____ Exercise material

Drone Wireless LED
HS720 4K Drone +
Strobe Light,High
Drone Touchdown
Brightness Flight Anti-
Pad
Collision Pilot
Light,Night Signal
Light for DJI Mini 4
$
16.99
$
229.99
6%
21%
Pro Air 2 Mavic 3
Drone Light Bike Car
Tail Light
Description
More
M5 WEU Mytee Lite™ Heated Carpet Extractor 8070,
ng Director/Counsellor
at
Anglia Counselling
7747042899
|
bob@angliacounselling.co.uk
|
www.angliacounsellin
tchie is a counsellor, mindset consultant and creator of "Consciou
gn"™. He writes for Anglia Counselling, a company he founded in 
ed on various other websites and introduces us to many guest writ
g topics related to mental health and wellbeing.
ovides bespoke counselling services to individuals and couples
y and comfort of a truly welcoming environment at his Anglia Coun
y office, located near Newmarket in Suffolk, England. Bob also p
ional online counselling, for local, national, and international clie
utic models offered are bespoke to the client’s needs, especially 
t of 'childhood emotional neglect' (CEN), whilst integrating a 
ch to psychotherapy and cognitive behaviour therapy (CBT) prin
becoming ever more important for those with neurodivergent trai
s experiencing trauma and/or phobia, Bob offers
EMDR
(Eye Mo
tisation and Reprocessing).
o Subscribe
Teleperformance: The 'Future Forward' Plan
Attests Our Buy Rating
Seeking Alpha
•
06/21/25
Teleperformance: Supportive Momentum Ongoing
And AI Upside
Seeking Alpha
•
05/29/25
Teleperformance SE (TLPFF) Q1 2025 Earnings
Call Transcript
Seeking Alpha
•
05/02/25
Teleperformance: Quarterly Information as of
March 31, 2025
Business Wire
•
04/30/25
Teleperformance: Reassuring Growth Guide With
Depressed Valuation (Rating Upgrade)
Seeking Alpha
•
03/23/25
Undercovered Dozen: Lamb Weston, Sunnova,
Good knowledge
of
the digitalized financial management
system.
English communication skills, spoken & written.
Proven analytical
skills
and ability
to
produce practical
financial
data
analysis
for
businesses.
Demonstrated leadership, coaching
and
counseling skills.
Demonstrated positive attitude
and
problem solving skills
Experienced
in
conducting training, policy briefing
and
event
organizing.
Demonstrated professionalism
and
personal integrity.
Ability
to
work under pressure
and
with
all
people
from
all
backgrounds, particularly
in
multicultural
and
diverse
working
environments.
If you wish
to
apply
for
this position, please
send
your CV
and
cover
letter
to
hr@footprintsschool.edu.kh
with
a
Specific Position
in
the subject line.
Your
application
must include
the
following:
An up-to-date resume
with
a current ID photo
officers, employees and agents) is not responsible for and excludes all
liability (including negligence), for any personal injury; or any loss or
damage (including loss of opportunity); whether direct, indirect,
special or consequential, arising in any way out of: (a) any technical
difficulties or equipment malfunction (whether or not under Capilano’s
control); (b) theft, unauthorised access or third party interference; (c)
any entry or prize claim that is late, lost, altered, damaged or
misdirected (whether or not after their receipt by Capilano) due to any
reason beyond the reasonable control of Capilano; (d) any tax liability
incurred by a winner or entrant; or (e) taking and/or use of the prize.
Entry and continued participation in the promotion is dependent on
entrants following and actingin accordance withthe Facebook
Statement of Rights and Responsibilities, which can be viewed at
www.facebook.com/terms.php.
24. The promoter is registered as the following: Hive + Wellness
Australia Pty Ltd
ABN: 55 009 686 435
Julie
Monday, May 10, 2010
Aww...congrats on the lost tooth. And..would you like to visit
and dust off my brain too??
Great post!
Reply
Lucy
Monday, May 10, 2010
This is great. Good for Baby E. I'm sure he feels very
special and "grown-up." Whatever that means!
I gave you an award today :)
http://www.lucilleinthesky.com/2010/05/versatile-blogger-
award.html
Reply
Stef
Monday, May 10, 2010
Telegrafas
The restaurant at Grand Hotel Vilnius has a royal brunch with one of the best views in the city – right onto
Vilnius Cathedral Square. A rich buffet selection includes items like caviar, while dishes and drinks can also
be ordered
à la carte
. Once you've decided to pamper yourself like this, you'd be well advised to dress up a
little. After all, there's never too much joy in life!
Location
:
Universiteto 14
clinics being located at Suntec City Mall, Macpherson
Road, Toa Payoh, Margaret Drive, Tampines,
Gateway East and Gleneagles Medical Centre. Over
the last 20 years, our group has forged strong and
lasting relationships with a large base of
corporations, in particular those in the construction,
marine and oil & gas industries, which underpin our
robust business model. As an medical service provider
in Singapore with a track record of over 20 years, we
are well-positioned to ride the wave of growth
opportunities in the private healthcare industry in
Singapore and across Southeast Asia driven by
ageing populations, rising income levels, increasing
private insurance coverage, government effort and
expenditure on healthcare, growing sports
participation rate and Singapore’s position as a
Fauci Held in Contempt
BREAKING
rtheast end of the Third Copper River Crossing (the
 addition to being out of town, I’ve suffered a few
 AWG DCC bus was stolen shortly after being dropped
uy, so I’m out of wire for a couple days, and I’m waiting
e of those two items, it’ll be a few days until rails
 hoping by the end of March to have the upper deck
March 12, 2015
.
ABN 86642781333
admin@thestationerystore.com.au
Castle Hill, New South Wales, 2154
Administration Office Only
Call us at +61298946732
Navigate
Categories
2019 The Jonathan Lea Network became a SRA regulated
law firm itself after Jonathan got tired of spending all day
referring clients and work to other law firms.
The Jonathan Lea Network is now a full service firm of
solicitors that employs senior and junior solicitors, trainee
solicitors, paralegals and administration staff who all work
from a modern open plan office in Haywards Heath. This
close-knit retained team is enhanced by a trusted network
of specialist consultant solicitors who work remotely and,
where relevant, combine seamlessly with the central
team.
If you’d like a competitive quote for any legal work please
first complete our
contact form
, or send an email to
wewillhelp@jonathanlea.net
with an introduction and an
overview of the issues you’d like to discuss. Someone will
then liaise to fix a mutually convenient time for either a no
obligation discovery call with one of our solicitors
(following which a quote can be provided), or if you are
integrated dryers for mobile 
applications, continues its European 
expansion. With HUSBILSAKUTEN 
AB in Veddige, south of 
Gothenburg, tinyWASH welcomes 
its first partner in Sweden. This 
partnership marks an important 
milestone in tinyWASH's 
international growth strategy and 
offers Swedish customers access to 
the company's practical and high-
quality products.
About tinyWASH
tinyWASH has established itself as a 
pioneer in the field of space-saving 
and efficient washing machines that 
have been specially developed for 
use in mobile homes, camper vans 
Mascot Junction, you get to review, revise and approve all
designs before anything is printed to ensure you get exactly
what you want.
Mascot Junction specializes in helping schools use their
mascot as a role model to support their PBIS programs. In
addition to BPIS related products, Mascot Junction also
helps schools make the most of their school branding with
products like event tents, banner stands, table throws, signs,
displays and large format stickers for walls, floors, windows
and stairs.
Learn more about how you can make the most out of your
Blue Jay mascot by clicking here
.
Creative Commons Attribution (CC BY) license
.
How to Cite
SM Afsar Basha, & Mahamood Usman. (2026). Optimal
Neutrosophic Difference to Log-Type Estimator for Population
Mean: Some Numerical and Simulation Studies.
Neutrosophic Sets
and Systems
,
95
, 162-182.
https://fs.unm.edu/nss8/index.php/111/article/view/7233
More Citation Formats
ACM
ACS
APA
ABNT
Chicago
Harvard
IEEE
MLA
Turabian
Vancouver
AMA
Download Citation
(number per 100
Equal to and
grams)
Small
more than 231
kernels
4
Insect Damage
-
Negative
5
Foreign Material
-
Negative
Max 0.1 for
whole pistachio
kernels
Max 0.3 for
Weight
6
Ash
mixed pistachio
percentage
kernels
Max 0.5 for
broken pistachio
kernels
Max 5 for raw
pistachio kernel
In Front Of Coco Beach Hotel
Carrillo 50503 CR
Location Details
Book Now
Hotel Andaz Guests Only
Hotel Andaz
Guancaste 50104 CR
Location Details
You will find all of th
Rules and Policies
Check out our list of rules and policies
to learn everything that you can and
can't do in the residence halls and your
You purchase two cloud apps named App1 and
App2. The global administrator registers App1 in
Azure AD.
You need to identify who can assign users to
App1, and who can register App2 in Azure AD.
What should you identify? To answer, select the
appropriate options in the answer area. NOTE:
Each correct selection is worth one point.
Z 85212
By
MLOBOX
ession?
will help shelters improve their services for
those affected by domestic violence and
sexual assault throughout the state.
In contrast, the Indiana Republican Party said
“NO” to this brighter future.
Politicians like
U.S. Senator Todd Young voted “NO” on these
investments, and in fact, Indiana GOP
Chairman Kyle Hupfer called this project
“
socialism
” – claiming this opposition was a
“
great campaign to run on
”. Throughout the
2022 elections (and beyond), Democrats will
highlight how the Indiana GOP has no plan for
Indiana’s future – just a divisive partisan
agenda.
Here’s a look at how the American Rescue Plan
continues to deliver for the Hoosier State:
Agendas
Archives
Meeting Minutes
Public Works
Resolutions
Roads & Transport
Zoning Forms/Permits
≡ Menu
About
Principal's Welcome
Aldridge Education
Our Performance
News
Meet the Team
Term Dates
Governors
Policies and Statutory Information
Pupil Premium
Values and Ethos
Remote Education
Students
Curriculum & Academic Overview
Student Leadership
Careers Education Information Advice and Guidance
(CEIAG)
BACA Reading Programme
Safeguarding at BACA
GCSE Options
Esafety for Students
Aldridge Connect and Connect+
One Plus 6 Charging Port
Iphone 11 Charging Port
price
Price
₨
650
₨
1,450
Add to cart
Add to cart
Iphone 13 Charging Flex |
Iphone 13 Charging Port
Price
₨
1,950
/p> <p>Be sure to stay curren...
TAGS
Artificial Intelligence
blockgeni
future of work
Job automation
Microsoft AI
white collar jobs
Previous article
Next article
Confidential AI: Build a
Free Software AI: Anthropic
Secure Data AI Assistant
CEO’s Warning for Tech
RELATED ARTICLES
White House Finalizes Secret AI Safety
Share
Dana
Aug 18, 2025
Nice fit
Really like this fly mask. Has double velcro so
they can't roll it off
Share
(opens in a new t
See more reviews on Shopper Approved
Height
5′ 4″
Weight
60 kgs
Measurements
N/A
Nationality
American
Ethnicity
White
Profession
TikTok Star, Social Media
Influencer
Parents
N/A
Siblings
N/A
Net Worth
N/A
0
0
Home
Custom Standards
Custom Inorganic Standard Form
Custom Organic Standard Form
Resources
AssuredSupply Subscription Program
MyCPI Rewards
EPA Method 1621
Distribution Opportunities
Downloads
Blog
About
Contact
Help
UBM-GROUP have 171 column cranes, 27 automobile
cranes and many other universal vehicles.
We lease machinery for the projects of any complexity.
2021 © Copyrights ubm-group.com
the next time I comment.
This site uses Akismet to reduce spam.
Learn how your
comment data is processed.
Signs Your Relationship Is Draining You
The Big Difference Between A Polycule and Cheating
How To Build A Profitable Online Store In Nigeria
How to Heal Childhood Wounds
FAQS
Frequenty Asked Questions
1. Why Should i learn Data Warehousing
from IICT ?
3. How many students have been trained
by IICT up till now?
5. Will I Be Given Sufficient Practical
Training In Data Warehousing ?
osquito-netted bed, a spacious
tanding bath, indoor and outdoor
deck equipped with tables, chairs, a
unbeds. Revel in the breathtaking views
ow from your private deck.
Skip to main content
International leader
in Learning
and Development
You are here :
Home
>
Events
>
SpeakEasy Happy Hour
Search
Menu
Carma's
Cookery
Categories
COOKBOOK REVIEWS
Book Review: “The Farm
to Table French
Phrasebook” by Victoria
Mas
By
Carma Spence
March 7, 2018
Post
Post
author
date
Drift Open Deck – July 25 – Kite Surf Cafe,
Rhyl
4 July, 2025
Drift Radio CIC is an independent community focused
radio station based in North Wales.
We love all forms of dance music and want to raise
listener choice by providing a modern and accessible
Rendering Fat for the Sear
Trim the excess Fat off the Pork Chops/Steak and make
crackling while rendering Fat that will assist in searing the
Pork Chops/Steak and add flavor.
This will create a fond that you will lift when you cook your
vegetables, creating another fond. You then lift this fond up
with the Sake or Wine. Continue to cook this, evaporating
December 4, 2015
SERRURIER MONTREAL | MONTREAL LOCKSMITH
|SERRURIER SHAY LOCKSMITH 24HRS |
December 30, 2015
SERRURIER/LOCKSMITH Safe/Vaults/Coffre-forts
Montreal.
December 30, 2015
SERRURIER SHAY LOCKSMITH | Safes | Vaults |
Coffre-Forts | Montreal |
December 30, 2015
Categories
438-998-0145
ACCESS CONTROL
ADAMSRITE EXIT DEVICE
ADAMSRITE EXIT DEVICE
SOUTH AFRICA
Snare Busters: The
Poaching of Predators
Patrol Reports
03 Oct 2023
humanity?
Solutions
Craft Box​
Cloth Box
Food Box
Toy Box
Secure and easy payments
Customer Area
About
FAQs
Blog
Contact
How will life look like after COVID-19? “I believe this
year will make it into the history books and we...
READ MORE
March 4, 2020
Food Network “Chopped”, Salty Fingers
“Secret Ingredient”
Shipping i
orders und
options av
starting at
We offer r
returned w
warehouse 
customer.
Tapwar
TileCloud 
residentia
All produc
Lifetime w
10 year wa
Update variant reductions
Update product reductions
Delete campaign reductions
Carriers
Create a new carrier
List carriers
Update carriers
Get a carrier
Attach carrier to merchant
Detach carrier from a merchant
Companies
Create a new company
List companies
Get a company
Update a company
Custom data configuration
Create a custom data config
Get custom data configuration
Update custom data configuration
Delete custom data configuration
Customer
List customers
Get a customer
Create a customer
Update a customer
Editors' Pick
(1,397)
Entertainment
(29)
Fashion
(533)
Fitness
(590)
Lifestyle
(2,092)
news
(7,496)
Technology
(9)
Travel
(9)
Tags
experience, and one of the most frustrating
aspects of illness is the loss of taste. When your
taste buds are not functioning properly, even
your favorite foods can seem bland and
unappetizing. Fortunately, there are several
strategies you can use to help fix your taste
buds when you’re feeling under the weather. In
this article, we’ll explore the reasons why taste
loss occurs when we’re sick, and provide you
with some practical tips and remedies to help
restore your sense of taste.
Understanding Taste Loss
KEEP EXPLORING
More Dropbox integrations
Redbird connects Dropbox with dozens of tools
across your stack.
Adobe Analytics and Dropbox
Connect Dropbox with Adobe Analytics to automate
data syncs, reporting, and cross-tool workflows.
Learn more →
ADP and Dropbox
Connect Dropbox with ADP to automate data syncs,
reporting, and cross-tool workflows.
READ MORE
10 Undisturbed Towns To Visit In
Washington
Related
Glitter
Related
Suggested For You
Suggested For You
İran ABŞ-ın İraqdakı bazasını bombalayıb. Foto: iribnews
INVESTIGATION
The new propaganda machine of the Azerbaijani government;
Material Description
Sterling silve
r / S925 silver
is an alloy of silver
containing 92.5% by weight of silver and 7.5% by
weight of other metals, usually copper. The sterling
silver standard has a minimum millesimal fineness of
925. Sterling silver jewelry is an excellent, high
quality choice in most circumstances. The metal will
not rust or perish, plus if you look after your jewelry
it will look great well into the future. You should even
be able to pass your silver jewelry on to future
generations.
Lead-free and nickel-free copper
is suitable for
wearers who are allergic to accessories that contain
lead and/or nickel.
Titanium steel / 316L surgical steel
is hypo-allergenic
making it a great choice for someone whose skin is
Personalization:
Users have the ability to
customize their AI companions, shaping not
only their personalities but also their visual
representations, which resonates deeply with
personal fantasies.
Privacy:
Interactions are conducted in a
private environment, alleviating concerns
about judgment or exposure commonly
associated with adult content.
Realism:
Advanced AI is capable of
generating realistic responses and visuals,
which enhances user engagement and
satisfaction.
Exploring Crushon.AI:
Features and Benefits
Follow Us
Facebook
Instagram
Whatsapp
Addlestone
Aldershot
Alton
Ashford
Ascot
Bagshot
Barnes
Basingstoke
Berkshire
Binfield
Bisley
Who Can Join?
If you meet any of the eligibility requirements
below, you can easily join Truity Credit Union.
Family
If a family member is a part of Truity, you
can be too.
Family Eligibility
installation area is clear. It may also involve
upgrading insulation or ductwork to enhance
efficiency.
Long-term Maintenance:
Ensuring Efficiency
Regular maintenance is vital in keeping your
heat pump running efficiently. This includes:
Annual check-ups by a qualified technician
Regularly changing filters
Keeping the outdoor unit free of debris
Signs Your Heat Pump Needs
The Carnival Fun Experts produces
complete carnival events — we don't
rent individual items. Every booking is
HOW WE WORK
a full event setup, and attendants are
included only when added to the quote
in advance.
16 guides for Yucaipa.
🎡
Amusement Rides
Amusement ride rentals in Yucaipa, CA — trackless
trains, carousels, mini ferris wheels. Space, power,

________

> Task item: Each line of the data above containing the string "Update" is to be copied.

> Finished task:
Update variant reductions
Update product reductions
Update carriers
Update a company
Update custom data configuration
Update a customer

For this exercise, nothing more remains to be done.